Scientists are keeping an eye on cases of avian flu in other animals, including many species of mammals that are more closely related to humans. This is because the deadly strain is still killing off bird populations in many parts of the world, and people are looking for signs of avian flu in humans.
CBC News said that officials from Canada and the US found the very dangerous H5N1 avian flu in a number of animals, including bears and foxes, over the course of the past year.
In January, the national reference laboratory for France said that a cat got sick in late 2022 and had serious neurological symptoms. The virus showed genetic traits of adaption to mammals.
Several biologists said that a large outbreak on a Spanish mink farm was the scariest.
In October of last year, farm workers started to notice that more animals were dying. The avian flu caused sick minks to lose their appetite, drool a lot, bleed from their noses, tremble, and not be able to control their muscles.
A study published in this month’s issue of Eurosurveillance found that the cause was H5N1. This is the first time that this type of avian flu has been found in farmed minks in Europe.
The researchers wrote, “Our findings also suggest that the virus may have spread to other minks on the farm where it was found.”
In the end, more than 50,000 minks were killed or removed from the area. This was the entire population.
Michelle Wille, a researcher at the University of Sydney who studies how wild bird viruses change over time, says that this is a big change from the past ten years, when humans and other mammals only got sick a few times.
In an email to CBC News, she said, “This outbreak shows that the possibility of transmission from one animal to another is very real.”
There was only one farm, and it’s amazing that none of the workers got sick, even though they all wore disposable overalls, face shields, and masks.
Dr. Isaac Bogoch, an infectious disease expert in Toronto, says that the biggest worry right now is that if this virus changes in a way that makes it easier to spread between mammals, including people, “it could have devastating effects.”
“This is an infection that could cause an epidemic or a pandemic,” CBC News said he said. “I don’t think people understand how important this is.”
A very dangerous strain of avian flu is killing wild birds and destroying chicken farms all over the world. Some scientists worry that the virus could one day get better at infecting people, which could lead to a pandemic.
death rate from h5n1
This highly contagious strain of avian flu can kill almost all birds it infects, wiping out both wild bird populations and poultry farms. But can people get avian flu?
It often kills people and other mammals.
Over the past 20 years, the World Health Organization (WHO) has found 240 cases of H5N1 avian flu in four countries in the Western Pacific. These countries are China, Cambodia, Laos, and Vietnam.
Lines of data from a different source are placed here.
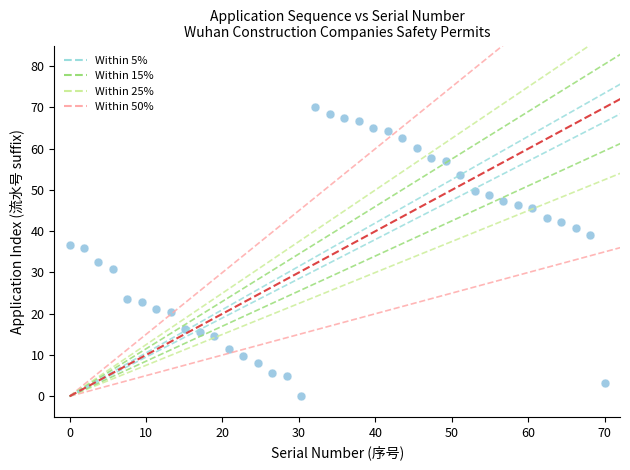

What is the range of Y values (max minus min)?

70.0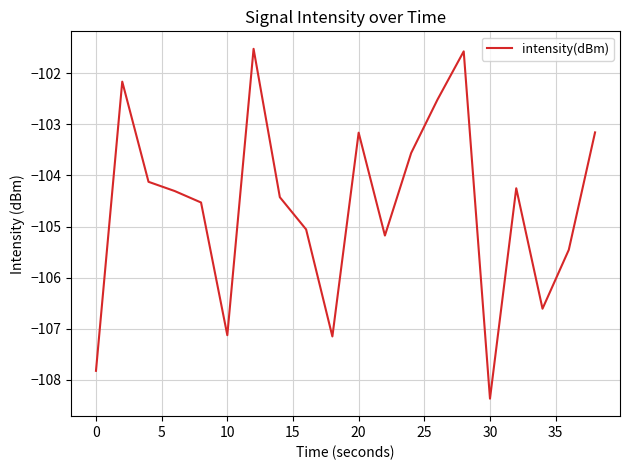

What is the smallest value displayed?

-108.4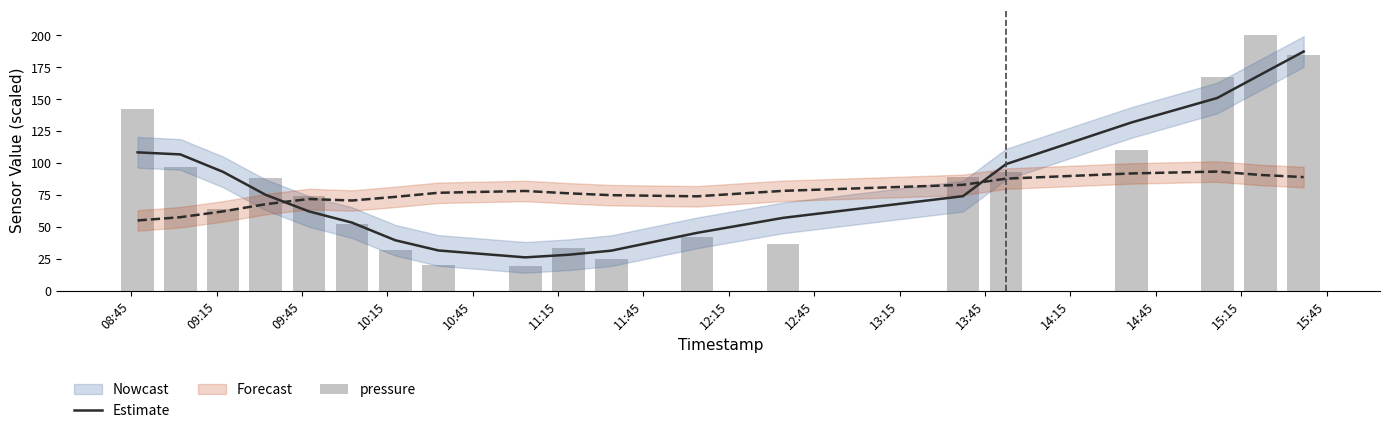

Is the value of Estimate at 12:45 greater than the value of pressure at 15:15?

No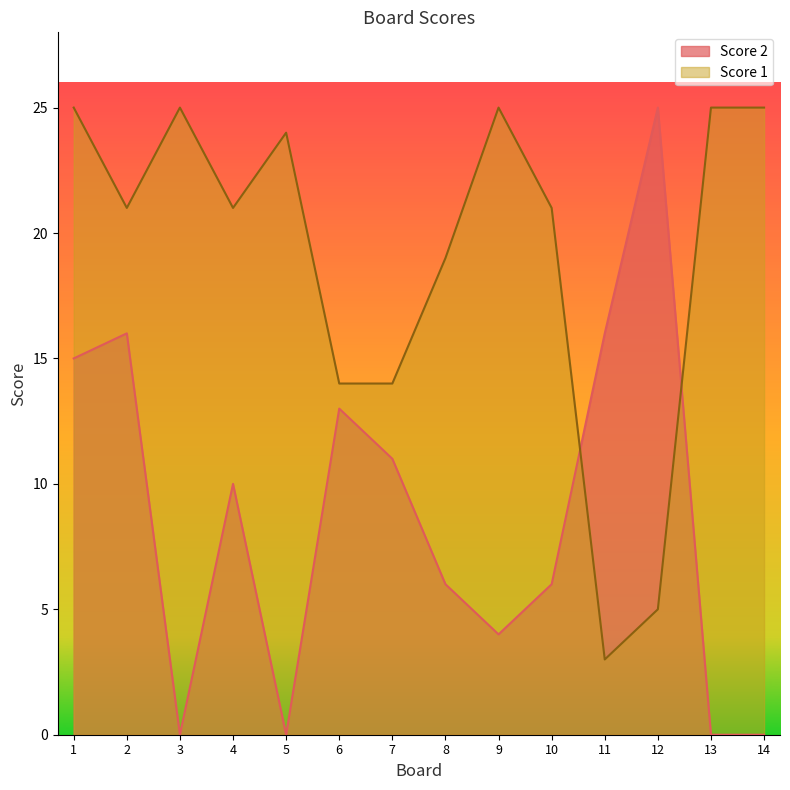

True or false: Score 1 and Score 2 intersect in this chart.

True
About half of the people who got sick died.
Global WHO statistics show that between 2003 and 2022, there were more than 870 human cases and at least 450 deaths, which is a death rate of more than 50%.
Most illnesses in people also seemed to come from close contact with sick birds. The outbreak in Spain may be the first known case of mammalian propagation, but the fact that minks can pass the virus from one another in the wild shows that H5N1 is “poised to develop in mammals,” says Wille.
Louise Moncla, an assistant professor of pathobiology at the University of Pennsylvania’s school of veterinary science, says that a common way for viruses to adapt to new host species is to use a “intermediary host.”